*Task list*.
1. In the passage about Nature Machine Intelligence, copy the part that opens with the words containing "Similar to all" and closes with "and editorial independence.", swapping "editors" for "specialists".
2. Summarize the passage about Nature Machine Intelligence in two sentences.

═══ Excerpt provided ═══

To foster interdisciplinary discussions on these far-reaching implications, Nature Machine Intelligence serves as a platform for dialogue facilitated through Comments, News Features, News & Views articles, and Correspondence. Our goal is to encourage a comprehensive examination of these subjects.
Similar to all Nature-branded journals, Nature Machine Intelligence operates under the guidance of a team of skilled editors. We adhere to a fair and rigorous peer-review process, ensuring high standards of copy-editing and production, swift publication, and editorial independence.

═══ Provided data ═══

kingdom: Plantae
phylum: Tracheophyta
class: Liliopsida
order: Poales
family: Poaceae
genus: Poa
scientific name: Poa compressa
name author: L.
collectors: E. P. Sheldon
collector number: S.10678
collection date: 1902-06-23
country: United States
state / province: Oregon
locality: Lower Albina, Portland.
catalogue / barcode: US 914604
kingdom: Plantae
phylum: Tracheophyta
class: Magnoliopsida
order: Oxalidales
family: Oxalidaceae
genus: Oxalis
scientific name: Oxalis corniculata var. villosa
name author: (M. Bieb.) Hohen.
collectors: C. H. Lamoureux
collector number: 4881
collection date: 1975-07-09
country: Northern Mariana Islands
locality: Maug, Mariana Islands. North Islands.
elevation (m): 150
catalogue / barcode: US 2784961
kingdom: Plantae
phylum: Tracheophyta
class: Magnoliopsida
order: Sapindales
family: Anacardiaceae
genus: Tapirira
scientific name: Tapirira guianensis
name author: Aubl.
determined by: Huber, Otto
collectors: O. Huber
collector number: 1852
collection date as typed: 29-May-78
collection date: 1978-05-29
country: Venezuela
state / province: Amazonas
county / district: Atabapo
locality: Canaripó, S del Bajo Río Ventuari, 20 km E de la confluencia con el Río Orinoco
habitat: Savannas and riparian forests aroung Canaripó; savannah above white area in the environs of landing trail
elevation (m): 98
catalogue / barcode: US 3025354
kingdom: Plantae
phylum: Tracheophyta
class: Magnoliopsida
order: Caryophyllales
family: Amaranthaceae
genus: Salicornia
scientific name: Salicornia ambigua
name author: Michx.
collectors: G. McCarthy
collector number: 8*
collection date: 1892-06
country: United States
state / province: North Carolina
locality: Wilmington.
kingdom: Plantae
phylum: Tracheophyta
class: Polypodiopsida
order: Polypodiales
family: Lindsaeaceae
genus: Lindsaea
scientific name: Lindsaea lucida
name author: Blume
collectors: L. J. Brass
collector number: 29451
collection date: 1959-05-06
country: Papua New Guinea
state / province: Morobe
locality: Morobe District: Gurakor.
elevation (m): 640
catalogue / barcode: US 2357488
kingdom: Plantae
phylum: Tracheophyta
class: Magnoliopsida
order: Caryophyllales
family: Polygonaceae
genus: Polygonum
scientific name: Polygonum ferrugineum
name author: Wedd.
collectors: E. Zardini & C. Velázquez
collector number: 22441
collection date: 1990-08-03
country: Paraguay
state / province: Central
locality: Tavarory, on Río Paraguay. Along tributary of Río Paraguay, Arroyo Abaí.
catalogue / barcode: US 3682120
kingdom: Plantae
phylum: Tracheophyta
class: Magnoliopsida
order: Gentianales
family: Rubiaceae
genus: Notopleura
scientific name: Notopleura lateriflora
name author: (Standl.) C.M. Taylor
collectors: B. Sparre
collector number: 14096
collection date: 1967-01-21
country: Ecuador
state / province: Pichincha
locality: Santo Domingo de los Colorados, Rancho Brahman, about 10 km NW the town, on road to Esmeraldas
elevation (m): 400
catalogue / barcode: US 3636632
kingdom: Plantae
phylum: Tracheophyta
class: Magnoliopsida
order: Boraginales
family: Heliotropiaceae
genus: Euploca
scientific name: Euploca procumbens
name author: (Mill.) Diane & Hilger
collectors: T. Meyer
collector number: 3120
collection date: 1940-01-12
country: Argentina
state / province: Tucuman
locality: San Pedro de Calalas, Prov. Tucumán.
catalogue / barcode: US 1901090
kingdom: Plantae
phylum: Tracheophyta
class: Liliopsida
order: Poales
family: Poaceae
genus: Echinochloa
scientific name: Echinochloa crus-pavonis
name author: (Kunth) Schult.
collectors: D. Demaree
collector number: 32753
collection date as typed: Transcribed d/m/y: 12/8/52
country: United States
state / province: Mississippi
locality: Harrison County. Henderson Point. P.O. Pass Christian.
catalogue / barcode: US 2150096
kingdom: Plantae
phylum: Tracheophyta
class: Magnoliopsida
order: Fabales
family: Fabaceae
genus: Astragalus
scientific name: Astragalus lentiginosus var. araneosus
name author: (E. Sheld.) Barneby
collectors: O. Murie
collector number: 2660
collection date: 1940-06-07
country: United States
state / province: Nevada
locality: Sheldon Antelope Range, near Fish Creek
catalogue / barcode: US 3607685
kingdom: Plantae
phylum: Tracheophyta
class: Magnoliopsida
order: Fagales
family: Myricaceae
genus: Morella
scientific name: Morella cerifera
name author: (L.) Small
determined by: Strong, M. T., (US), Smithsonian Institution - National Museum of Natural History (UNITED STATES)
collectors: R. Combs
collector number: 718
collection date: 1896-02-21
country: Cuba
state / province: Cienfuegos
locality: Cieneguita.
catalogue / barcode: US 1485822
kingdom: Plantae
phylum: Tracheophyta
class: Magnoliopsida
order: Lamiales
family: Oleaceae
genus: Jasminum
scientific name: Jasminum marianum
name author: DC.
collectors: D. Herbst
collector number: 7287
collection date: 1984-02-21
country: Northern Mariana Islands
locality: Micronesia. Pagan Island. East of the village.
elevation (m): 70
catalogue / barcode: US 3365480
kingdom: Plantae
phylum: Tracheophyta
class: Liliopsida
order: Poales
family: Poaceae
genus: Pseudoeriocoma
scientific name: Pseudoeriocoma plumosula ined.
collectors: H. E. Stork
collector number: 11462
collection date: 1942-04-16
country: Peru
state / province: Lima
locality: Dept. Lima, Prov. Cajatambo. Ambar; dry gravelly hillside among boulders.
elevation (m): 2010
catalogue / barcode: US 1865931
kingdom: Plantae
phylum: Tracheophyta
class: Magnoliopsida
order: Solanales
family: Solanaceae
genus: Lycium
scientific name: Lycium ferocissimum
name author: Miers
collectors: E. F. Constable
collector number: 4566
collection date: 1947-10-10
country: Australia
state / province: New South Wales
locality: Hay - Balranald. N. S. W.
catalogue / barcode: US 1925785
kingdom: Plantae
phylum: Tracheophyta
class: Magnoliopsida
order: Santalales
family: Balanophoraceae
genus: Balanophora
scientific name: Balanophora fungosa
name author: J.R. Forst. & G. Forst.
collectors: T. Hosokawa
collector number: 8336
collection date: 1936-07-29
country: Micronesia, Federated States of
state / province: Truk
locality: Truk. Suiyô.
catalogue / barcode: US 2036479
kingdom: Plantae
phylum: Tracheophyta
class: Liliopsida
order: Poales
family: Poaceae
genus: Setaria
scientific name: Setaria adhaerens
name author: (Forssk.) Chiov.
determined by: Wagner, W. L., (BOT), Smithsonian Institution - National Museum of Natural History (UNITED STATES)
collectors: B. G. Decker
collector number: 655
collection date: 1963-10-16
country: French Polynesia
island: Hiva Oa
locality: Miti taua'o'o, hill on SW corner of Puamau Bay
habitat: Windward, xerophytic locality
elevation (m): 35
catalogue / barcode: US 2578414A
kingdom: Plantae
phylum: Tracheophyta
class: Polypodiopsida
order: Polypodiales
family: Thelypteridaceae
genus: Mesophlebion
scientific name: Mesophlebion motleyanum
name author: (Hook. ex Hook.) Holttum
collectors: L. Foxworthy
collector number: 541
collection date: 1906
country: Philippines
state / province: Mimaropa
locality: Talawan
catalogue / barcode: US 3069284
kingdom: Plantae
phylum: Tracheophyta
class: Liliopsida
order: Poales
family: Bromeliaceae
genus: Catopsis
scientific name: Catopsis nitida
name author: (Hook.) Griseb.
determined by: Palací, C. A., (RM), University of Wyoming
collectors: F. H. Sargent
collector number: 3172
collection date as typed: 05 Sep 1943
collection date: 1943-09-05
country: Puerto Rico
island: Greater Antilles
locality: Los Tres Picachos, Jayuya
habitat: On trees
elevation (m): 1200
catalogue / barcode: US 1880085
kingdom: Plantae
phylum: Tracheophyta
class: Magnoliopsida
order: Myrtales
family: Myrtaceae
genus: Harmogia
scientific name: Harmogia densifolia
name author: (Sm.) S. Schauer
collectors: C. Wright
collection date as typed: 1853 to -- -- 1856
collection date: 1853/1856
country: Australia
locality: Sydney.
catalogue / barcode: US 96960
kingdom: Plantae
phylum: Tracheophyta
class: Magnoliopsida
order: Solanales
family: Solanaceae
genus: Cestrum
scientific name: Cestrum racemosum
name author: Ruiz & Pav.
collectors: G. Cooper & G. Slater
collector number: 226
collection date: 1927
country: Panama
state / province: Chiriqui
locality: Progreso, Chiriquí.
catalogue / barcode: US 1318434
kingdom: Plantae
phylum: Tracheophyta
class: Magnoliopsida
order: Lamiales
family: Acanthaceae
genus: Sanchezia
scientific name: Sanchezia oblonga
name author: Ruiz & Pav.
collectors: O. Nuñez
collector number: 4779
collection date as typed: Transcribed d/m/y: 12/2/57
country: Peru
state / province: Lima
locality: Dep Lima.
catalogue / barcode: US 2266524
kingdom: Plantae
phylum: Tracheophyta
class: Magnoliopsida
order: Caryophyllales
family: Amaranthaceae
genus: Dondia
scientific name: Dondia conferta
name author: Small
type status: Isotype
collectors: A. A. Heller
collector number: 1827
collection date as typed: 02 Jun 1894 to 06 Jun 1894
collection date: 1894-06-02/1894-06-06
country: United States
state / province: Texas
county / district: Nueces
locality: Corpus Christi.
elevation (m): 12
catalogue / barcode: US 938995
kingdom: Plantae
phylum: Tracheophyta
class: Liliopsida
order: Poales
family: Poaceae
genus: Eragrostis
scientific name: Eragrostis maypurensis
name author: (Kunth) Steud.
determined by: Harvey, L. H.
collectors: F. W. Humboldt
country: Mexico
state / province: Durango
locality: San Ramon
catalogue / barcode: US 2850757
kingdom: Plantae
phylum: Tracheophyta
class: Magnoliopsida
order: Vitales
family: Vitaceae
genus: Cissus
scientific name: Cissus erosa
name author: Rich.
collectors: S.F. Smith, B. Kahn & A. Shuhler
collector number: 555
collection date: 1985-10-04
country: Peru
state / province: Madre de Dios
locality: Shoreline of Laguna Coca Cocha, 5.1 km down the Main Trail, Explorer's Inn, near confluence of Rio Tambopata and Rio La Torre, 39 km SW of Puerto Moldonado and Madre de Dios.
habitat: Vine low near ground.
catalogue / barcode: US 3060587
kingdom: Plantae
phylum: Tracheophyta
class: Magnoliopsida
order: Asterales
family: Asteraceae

═══

*Answers to the exercises*.
1.
Similar to all Nature-branded journals, Nature Machine Intelligence operates under the guidance of a team of skilled specialists. We adhere to a fair and rigorous peer-review process, ensuring high standards of copy-editing and production, swift publication, and editorial independence.

2. Nature Machine Intelligence hosts interdisciplinary dialogue through Comments, News Features, News & Views articles, and Correspondence, with the goal of encouraging a comprehensive examination of these subjects. Like all Nature-branded journals, it is guided by skilled editors and follows a fair and rigorous peer-review process that ensures high copy-editing and production standards, swift publication, and editorial independence.